Finance Minister Dave Tancoo’s criticism of the reaction by individuals and groups to the recent Standard & Poor’s credit rating revision of Trinidad and Tobago from stable to negative as “fearmongering,” can be a reasonable comment of a finance minister whose purpose is not served by agitated concern for the future in the national community.
It is acknowledged that widespread pessimism about the economy has consequences. One such consequence is the self-fulfilling prophecy that bleak predictions in economic matters can quickly turn into reality, as citizens restrict their aspirations and actions.
Moreover, the expectation is even more imposing on a Government which came into office having spread the belief in an election campaign that it had the plans to turn the economy around. Inside those plans must have been the know-it-all to expand the non-petroleum sectors to generate growth and eventually development.
Having chided those who are negative, Minister Tancoo put firmly on the table the challenges his Government faces to lead the transformation, which S&P had made clear in its statement.
“We (S&P) could lower the ratings over the next six to 24 months, if the Government fails to take timely steps to strengthen the sustainability of public finances, ensure long term balanced economic growth and maintain the country’s strong external profile,” the international rating agency said in its outlook.
As he prepares to present the 2026 Budget next month, Minister Tancoo must therefore be realistic and honest enough to recognise that failure can mean a lowering of the ratings, which spells economic disaster really.
Secondly, “the sustainability of public finances,” is now fully recognised by the Government as a real challenge and that will not be dependent on borrowing, and/or drawing down on the country’s forex reserves.
What must also be considered here, and which would certainly not have gone without notice by the international rating agency, is the Government’s shutting down of the T&T Revenue Authority, which offered the possibility of collecting an outstanding TT$10 billion in taxes. Additionally, at the local level, revenue from property tax has also been abandoned by the United National Congress-led Government as a form of public financing.

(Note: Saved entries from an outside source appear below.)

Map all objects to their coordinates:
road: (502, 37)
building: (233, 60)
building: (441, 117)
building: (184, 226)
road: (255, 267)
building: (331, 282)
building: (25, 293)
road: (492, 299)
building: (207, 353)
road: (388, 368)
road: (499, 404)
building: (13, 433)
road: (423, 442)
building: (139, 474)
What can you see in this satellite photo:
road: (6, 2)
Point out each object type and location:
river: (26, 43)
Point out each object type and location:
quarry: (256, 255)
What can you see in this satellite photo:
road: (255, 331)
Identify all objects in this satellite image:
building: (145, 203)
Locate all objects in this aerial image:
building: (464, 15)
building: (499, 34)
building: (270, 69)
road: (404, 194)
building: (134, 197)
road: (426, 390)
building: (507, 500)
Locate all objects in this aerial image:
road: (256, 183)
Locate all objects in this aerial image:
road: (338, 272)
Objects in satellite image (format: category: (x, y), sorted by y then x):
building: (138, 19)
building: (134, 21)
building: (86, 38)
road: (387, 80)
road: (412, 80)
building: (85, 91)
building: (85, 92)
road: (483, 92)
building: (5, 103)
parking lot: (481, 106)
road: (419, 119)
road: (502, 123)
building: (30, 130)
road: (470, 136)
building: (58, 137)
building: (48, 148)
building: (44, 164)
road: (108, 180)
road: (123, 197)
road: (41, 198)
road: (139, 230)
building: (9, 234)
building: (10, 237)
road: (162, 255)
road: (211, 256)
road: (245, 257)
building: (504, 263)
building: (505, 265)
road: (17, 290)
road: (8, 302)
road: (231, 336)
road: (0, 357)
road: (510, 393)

The clear second challenge identified by Minister Tancoo himself is about achieving “balanced economic growth,” meaning economic development driven by sectors of the economy not dependent on the hydrocarbon sector - the latter we know to be a task that has been outside of all that has been part of the post-Independence history of T&T.
The responsibility, therefore, that Minister Tancoo and the Government have set for themselves, will be to present in the national budget, at a minimum, the outline of a plan with a set of programmes to achieve the transformation that the minister has himself stated is necessary to avoid a lowering of the ratings by S&P.
One interesting point is the minister’s acknowledgement of “the country’s strong external profile,” which can be affected if he and his Government do not come good, starting with the 2026 Budget.
So yes, we agree with Minister Tancoo that we should not be unnecessarily pessimistic, but whether it becomes reality will be determined by Government’s first opportunity to show that it has the answers it boasted of having in its campaign for office.